Quando a justiça vira espetáculo?

Matheus Kramer Margarida

 


Quando a justiça vira espetáculo?

Essa talvez seja a pergunta mais inquietante deixada pelos filmes sobre o Julgamento de Nuremberg.

Muitos já foram feitos sobre esse tema. Existe o clássico de 1961, considerado até hoje um dos mais importantes do cinema jurídico e político. Mas o que mais me interessa não é apenas a reconstrução histórica do tribunal. O que me inquieta é outra coisa.

Quando a Segunda Guerra terminou, o mundo estava diante de um horror impossível de dimensionar. Campos de concentração, milhões de mortos, cidades destruídas, uma humanidade emocionalmente devastada. E talvez, naquele momento, o mundo não estivesse procurando exatamente justiça. Talvez estivesse procurando uma resposta rápida para o trauma. Talvez estivesse procurando vingança.

O Tribunal de Nuremberg nasce então dentro dessa tensão. E os filmes mais inteligentes sobre Nuremberg mostram justamente isso: o julgamento não aparece como algo limpo, simples ou moralmente confortável. Pelo contrário. O tribunal surge como um grande experimento político, jurídico e simbólico criado enquanto o mundo ainda estava em ruínas.

Porque Nuremberg nunca foi apenas um tribunal. Nuremberg também foi um palco mundial. A imprensa acompanhava tudo. As câmeras estavam ligadas. Os governos pressionavam. O mundo inteiro observava cada palavra. A justiça precisava funcionar. Mas mais do que isso: precisava ser vista funcionando.

E é exatamente nesse ponto que os filmes começam a provocar desconforto. Porque ao dar voz aos líderes nazistas, o julgamento também abriu espaço para algo profundamente perturbador: o carisma do mal. Especialmente no caso de Hermann Göring.

Göring não aparece apenas como um monstro distante da humanidade. Ele surge como um homem inteligente, articulado, estrategista, seguro de si e plenamente consciente de que disputava não apenas uma sentença judicial, mas também a narrativa da própria história.

E talvez seja exatamente aí que nasce uma das perguntas mais difíceis do filme: se o mal sabe falar bem… ainda conseguimos reconhecê-lo como mal? Essa questão é profundamente atual. Porque o horror nem sempre se apresenta de forma grotesca. Às vezes ele aparece através da inteligência, da eloquência, da racionalidade e até do carisma.

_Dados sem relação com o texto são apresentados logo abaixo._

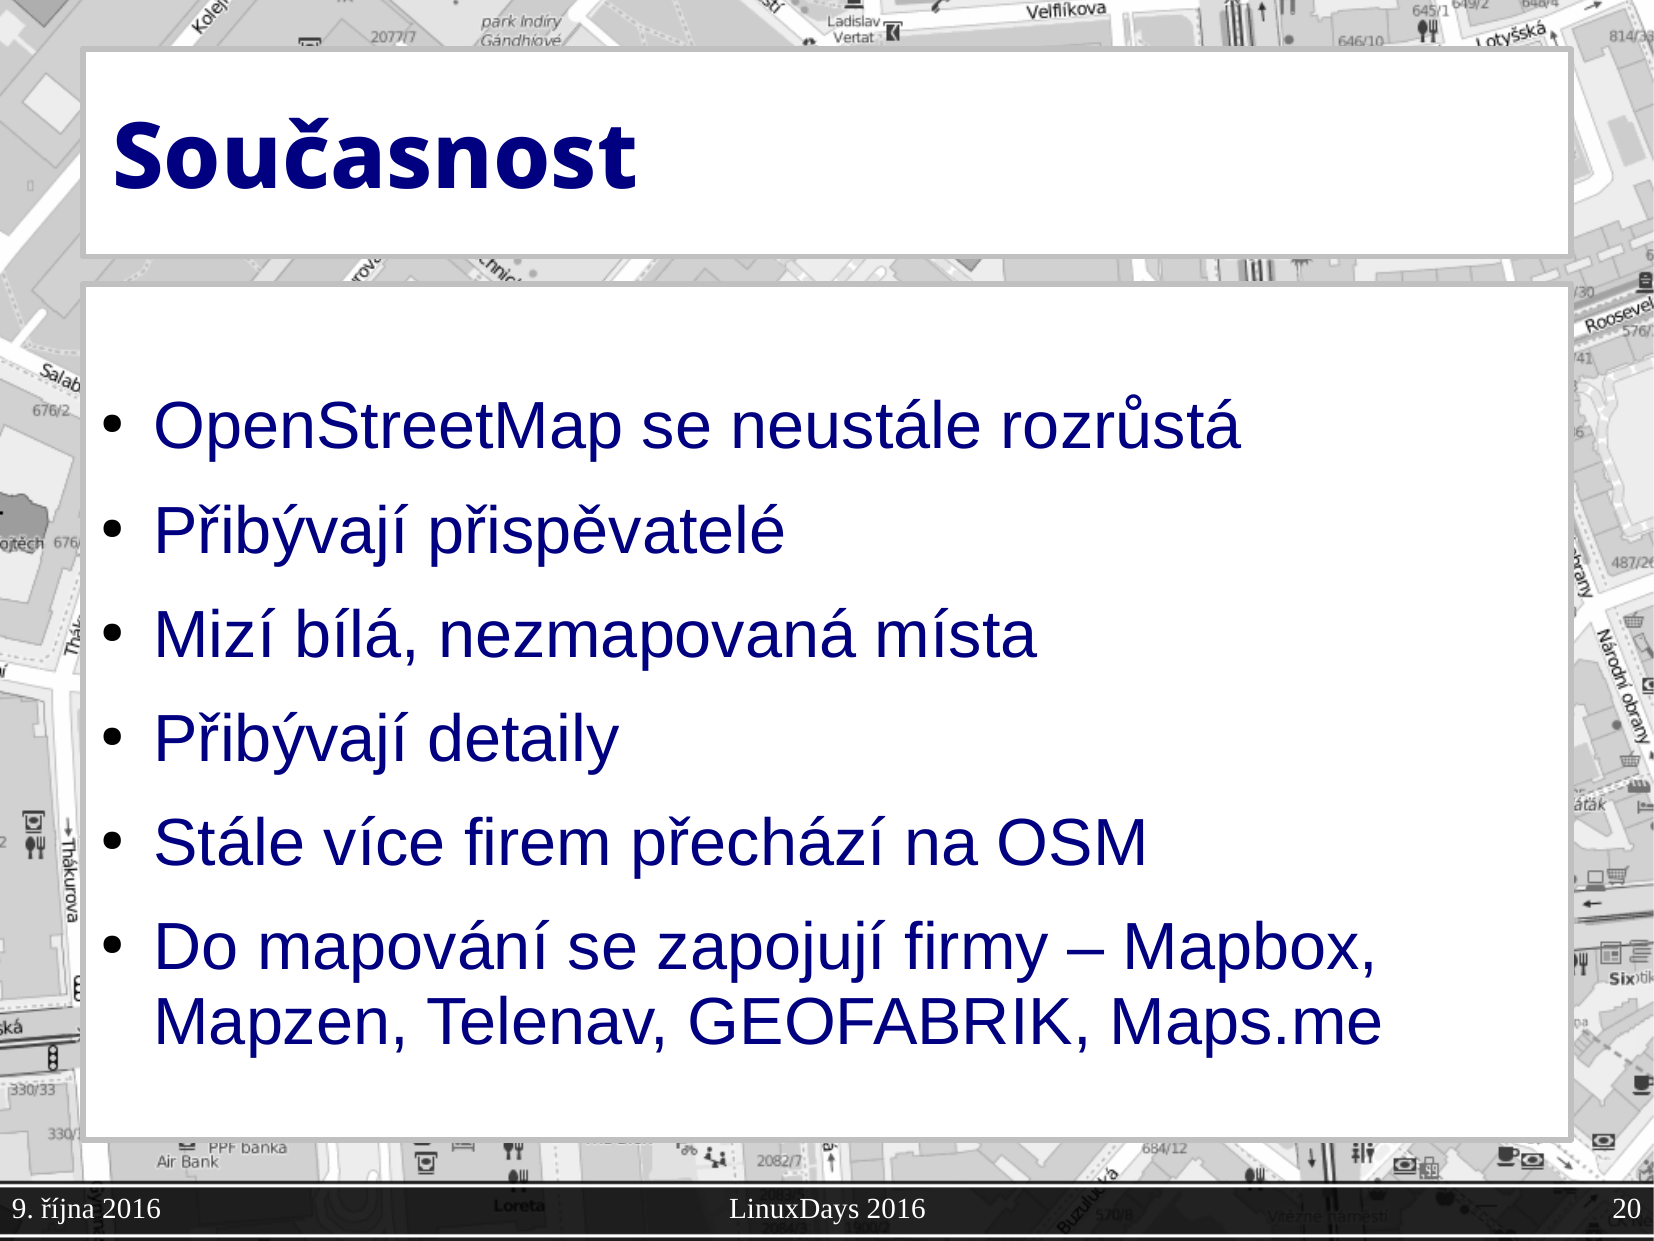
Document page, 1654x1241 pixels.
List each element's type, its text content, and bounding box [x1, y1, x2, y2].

picture [0, 0, 1654, 1241]
list OpenStreetMap se neustále rozrůstá Přibývají přispěvatelé Mizí bílá, nezmapovaná místa Přibývají detaily Stále více firem přechází na OSM Do mapování se zapojují firmy – Mapbox, Mapzen, Telenav, GEOFABRIK, Maps.me [82, 284, 1571, 1140]
title Současnost [82, 49, 1571, 257]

Outro ponto extremamente forte nos filmes sobre Nuremberg é a manipulação psicológica. Em teoria, os criminosos estão sendo observados, analisados e estudados. Mas em vários momentos a sensação é de que o jogo começa a se inverter. O observador também vira alvo.

A ciência tenta compreender o horror humano, mas corre permanentemente o risco de normalizá-lo. E talvez seja justamente aí que surge a pergunta mais dura de todas: quando a justiça vira espetáculo… ela continua sendo justiça?

Porque os filmes sobre Nuremberg não questionam a culpa dos réus. Isso nunca esteve em dúvida. O que eles questionam é algo muito mais delicado: será que o espetáculo do julgamento também serviu para tranquilizar rapidamente a consciência do mundo?

Como se fosse necessário produzir uma resposta pública, organizada e simbólica para que a humanidade pudesse seguir em frente depois do horror.

Talvez o Julgamento de Nuremberg tenha sido absolutamente necessário. Mas necessário não significa neutro. Não significa puro. E muito menos inocente.

E talvez seja exatamente por isso que esses filmes continuam tão importantes hoje. Porque eles falam muito mais sobre o nosso presente do que apenas sobre o passado.

Vivemos numa época em que julgamentos acontecem diante das câmeras, das redes sociais e da pressão da opinião pública. Tudo precisa ser imediato. Tudo precisa produzir uma resposta rápida.

Mas justiça não deveria ser espetáculo. Nesse ponto, é impossível não lembrar de sua reflexão sobre a “Banalidade do Mal”. Hannah Arendt percebeu algo fundamental ao acompanhar os desdobramentos do nazismo: o horror nem sempre nasce de figuras monstruosas. Muitas vezes ele aparece através de pessoas comuns, obedientes, burocráticas e perfeitamente adaptadas ao funcionamento do sistema.

E também é impossível não lembrar do texto de 1930, O Mal-Estar na Civilização, Sigmund Freud nos lembra que a violência e a barbárie não são acidentes externos à humanidade. Elas fazem parte da própria condição humana.

Talvez seja por isso que Nuremberg continue nos perturbando tanto até hoje. Porque no fundo ele não fala apenas sobre os nazistas. Ele fala sobre o homem. E sobre aquilo que existe de mais inquietante na própria civilização. Como dizia Thomas Hobes, “O homem é o lobo do homem.”